» **Description of the task**:
All lines below must be repeated exactly, with the pictures omitted.

Document images with source code
——————

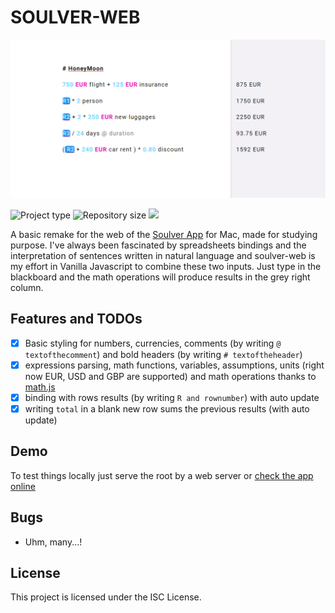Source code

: # SOULVER-WEB

![IMG](soulver-web.PNG)

![](https://img.shields.io/badge/type-JS_Library-brightgreen.svg "Project type")
![](https://img.shields.io/github/repo-size/LorenzoCorbella74/soulver-web "Repository size")
![](https://img.shields.io/github/package-json/v/LorenzoCorbella74/soulver-web)

A basic remake for the web of the [Soulver App](https://www.acqualia.com/soulver/) for Mac, made for studying purpose. I've always been fascinated by spreadsheets bindings and the interpretation of sentences written in natural language and soulver-web is my effort in Vanilla Javascript to combine these two inputs. Just type in the blackboard and the math operations will produce results in the grey right column.

## Features and TODOs
- [x] Basic styling for numbers, currencies, comments (by writing `@ textofthecomment`) and bold headers (by writing `# textoftheheader`)
- [x] expressions parsing, math functions, variables, assumptions, units (right now EUR, USD and GBP are supported) and math operations thanks to [math.js](https://mathjs.org/)
- [x] binding with rows results (by writing `R and rownumber`) with auto update
- [x] writing `total` in a blank new row sums the previous results (with auto update)

## Demo
To test things locally just serve the root by a web server or [check the app online](https://festive-lalande-0b44f6.netlify.com/)

## Bugs
- Uhm, many...!

## License
This project is licensed under the ISC License.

——————

» **Response**:
Source code

: # SOULVER-WEB

![IMG](soulver-web.PNG)

![](https://img.shields.io/badge/type-JS_Library-brightgreen.svg "Project type")
![](https://img.shields.io/github/repo-size/LorenzoCorbella74/soulver-web "Repository size")
![](https://img.shields.io/github/package-json/v/LorenzoCorbella74/soulver-web)

A basic remake for the web of the [Soulver App](https://www.acqualia.com/soulver/) for Mac, made for studying purpose. I've always been fascinated by spreadsheets bindings and the interpretation of sentences written in natural language and soulver-web is my effort in Vanilla Javascript to combine these two inputs. Just type in the blackboard and the math operations will produce results in the grey right column.

## Features and TODOs
- [x] Basic styling for numbers, currencies, comments (by writing `@ textofthecomment`) and bold headers (by writing `# textoftheheader`)
- [x] expressions parsing, math functions, variables, assumptions, units (right now EUR, USD and GBP are supported) and math operations thanks to [math.js](https://mathjs.org/)
- [x] binding with rows results (by writing `R and rownumber`) with auto update
- [x] writing `total` in a blank new row sums the previous results (with auto update)

## Demo
To test things locally just serve the root by a web server or [check the app online](https://festive-lalande-0b44f6.netlify.com/)

## Bugs
- Uhm, many...!

## License
This project is licensed under the ISC License.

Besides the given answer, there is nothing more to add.